A welcome examination appears in today’s Wall Street Journal of the legal and constitutional considerations involved in the Employee Free Choice Act. Richard Epstein, a professor of law at the University of Chicago, addresses the issues in the op-ed, “The Employee Free Choice Act Is Unconstitutional.”
Epstein’s critique of the card check provisions as abridging free speech rights is intriguing and of particular importance to small businesses. A card check campaign can be conducted clandestinely — think of how you could organize a shop of 20 people over a weekend just by going door to door — depriving an employer of his rights to make the case against unionization.
But Epstein’s analysis is even more persuasive when applied to the binding arbitration provisions.
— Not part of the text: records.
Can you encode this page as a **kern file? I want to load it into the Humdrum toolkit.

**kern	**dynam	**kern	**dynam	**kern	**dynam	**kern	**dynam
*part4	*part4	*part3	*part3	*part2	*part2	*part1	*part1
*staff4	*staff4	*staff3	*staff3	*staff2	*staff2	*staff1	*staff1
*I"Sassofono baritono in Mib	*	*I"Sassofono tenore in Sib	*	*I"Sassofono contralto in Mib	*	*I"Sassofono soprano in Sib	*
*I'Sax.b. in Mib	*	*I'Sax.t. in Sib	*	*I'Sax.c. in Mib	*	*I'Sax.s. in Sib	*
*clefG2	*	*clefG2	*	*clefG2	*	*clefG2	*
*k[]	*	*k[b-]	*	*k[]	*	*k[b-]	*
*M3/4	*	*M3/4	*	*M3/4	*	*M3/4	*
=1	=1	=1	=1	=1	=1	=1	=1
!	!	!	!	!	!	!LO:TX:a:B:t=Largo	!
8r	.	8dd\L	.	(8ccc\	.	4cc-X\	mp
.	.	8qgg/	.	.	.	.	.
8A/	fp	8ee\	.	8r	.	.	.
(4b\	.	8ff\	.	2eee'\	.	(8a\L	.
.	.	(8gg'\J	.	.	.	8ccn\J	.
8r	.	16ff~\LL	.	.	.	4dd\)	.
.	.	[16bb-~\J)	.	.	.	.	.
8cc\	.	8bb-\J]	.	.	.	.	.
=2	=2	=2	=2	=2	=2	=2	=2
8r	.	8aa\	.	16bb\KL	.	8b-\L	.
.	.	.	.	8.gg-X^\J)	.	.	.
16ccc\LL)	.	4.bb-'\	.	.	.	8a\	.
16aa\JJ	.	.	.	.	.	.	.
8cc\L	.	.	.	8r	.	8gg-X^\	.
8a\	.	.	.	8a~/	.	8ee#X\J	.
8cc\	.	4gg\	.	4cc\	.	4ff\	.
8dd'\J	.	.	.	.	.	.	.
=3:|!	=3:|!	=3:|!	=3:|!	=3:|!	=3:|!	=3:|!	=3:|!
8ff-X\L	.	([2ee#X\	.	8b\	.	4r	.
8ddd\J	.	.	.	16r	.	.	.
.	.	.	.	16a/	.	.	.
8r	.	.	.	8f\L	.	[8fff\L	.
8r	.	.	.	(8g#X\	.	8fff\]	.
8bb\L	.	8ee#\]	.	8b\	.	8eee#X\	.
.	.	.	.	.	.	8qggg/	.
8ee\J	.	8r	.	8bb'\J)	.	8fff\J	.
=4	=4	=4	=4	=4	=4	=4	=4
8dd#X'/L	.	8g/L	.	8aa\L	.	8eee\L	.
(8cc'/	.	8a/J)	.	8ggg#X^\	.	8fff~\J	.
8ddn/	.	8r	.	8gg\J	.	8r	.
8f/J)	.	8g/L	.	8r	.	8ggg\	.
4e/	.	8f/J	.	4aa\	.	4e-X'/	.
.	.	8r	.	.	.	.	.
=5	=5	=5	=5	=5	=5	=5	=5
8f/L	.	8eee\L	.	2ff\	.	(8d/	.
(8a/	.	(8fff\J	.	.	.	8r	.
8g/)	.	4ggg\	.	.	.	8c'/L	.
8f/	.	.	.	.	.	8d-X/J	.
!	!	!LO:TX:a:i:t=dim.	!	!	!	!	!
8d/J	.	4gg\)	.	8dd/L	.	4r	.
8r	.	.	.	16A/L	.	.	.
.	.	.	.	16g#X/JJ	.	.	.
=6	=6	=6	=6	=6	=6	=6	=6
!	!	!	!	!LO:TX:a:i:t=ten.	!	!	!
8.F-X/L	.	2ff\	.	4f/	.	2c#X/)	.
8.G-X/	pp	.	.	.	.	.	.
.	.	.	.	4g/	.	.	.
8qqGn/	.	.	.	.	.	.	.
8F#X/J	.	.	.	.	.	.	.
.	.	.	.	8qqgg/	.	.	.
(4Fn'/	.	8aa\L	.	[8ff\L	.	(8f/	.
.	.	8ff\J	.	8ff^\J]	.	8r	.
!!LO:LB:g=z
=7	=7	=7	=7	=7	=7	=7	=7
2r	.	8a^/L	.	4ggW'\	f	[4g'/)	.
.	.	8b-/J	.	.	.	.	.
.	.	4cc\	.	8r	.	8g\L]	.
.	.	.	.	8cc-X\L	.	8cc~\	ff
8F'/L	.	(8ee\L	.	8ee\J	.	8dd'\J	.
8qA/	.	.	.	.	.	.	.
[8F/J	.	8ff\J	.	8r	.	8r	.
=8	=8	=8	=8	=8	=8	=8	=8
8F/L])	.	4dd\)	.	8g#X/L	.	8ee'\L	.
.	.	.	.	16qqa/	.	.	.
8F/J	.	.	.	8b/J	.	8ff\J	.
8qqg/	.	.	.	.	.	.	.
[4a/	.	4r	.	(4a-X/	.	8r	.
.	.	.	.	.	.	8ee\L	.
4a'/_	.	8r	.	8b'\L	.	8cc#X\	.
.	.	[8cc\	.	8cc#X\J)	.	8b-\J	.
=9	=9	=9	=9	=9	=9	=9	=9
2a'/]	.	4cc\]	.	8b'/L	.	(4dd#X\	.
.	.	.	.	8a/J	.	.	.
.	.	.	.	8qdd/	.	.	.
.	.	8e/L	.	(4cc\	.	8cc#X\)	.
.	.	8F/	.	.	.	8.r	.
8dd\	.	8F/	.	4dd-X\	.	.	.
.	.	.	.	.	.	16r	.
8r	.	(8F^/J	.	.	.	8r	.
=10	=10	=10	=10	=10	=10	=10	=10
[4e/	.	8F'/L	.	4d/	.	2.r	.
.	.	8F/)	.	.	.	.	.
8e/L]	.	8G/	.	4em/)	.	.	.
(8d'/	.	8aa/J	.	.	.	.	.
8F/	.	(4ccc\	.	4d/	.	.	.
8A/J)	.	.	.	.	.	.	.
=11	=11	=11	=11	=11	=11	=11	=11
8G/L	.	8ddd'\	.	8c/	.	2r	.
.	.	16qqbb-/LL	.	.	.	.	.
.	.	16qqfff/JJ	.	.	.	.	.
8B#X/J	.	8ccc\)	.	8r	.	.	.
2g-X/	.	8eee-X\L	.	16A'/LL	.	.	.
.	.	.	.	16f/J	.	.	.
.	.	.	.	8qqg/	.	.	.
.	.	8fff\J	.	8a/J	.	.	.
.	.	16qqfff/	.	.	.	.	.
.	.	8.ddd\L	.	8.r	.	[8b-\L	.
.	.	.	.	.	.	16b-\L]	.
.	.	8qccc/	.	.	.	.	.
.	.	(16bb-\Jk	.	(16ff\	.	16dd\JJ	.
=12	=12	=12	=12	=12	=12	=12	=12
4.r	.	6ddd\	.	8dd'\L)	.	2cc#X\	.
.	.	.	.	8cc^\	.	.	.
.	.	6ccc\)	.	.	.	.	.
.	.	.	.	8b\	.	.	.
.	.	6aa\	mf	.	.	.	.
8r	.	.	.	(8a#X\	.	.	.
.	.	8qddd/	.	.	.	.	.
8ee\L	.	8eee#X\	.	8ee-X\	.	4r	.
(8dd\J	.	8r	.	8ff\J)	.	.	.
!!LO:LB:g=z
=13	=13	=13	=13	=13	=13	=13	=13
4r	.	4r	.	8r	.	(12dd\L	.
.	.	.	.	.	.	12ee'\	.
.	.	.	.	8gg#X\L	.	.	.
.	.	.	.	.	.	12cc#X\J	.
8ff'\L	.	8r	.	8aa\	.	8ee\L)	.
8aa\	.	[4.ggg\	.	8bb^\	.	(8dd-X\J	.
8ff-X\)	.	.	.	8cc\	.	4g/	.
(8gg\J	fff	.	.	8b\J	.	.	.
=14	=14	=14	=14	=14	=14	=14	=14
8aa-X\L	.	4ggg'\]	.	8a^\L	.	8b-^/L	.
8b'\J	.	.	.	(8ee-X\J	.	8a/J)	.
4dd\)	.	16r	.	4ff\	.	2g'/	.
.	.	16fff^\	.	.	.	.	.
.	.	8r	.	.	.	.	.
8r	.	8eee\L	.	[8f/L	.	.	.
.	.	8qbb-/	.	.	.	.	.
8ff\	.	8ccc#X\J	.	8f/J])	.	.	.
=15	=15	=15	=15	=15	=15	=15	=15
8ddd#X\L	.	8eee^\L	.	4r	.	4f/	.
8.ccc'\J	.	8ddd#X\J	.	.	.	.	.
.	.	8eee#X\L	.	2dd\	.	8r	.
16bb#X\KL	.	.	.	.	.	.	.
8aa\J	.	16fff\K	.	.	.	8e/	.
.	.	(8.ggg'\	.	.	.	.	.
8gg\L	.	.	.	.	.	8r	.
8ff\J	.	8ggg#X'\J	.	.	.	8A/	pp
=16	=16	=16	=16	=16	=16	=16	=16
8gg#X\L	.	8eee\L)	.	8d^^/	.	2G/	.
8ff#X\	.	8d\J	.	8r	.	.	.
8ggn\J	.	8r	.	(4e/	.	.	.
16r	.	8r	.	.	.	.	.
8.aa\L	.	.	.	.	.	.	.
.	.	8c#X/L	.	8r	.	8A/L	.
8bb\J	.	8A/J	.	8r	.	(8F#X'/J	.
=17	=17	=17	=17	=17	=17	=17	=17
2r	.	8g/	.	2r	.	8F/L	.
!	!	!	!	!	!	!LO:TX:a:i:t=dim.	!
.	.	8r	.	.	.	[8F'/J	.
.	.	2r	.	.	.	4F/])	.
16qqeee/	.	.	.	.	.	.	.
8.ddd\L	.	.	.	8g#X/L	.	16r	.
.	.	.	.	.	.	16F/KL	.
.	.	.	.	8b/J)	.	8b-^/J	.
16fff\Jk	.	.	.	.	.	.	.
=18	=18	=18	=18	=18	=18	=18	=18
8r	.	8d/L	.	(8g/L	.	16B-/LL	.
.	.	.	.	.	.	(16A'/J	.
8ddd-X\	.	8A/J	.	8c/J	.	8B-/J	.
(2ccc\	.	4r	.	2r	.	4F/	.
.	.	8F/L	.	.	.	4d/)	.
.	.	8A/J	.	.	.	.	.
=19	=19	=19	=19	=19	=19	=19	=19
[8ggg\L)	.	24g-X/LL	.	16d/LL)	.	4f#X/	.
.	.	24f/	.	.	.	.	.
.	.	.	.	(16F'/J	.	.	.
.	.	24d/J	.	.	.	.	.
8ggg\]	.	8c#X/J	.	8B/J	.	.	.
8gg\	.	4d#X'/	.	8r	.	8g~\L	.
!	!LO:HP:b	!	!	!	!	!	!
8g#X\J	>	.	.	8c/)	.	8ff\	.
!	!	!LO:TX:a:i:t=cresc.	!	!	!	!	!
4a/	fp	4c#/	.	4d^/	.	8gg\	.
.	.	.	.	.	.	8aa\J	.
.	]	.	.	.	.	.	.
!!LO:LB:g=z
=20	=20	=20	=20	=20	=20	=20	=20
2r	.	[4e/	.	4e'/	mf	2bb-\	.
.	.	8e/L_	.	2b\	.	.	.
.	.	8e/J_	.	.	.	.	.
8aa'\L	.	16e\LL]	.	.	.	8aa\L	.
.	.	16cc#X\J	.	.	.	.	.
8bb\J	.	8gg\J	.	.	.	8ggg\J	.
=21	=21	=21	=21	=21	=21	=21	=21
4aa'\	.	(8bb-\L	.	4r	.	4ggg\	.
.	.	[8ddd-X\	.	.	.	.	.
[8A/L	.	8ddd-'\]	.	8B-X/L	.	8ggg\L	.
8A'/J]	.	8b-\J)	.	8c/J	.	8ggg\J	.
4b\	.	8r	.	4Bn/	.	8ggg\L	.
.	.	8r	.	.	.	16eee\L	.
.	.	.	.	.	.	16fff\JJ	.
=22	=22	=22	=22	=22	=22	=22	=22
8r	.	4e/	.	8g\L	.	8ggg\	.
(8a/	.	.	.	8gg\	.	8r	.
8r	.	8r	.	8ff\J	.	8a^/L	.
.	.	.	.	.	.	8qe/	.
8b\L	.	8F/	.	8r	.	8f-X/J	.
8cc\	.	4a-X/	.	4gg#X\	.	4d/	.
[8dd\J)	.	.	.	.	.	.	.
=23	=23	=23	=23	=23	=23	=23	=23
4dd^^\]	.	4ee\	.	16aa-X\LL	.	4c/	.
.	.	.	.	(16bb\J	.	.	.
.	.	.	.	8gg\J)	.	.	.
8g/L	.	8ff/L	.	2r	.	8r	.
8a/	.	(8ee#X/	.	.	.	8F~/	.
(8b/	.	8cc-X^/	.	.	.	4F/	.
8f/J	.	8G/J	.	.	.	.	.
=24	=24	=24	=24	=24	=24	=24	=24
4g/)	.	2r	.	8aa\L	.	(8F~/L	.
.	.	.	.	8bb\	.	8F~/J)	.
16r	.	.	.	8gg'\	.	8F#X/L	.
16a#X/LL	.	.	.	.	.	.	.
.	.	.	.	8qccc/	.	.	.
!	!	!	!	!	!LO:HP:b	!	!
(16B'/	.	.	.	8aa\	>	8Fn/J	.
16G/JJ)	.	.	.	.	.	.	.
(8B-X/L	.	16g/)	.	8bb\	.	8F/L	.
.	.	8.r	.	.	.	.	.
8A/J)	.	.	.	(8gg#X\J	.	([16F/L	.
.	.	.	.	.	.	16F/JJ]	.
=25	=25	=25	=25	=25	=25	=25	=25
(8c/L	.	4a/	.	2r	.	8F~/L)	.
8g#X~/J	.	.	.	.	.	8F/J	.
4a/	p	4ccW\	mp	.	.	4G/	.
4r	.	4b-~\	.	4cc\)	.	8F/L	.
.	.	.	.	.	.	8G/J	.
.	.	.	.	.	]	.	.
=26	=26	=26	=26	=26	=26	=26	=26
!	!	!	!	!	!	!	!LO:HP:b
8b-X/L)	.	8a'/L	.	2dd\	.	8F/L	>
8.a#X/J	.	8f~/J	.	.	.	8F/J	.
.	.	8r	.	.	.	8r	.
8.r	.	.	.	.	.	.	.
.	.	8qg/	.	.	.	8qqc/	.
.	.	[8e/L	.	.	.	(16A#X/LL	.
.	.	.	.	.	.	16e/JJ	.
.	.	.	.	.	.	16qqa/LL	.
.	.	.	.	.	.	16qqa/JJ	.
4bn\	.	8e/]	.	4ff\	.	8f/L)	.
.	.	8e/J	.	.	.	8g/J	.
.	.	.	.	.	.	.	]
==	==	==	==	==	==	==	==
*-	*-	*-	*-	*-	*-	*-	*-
Under the Employee Free Choice Act, both employer and the newly recognized union would have to agree on a first contract within 120 days. If not, then a government arbitrator — an arbitration panel — imposes a two-year contract on both parties. Epstein:
The government-chosen panel could well impose terms that might cripple the firm competitively. Consider that the takings clause surely prevents the government from forcing any person to buy real estate for twice its market value from a seller. That same principle applies to this labor law: No government should be able to force a firm to hire labor at $50 per hour when the company is not willing to pay half that much.
Worse, the EFCA also permits the government arbitrator to strip the employer of all its standard management prerogatives on everything from subcontracting out to promotion policy. By flatly denying the employer any option to walk away, mandatory arbitration under the EFCA runs smack into the takings clause.
Arguments in the 2007 Congressional debate against the Employee Free Choice Act focused primarily on the card check provisions and their destruction of secret-ballot elections in the workplace. The anti-democratic nature of those provisions gave — and still gives — opponents a powerful political weapon, a campaign issue. People want to vote in private, period.
But as time passes, the forced arbitration provisions are coming to the fore. Employers recognize that an imposed contract eliminates the ability to operate a business the way they see fit, and a flawed contract could put them out of business, period. That practical threat, now combined with Epstein’s legal analysis, reveals the Employee Free Choice Act to be a serious, even existential threat to American businesses and a competitive economy. And it means the bill is not one that can be compromised, but only killed.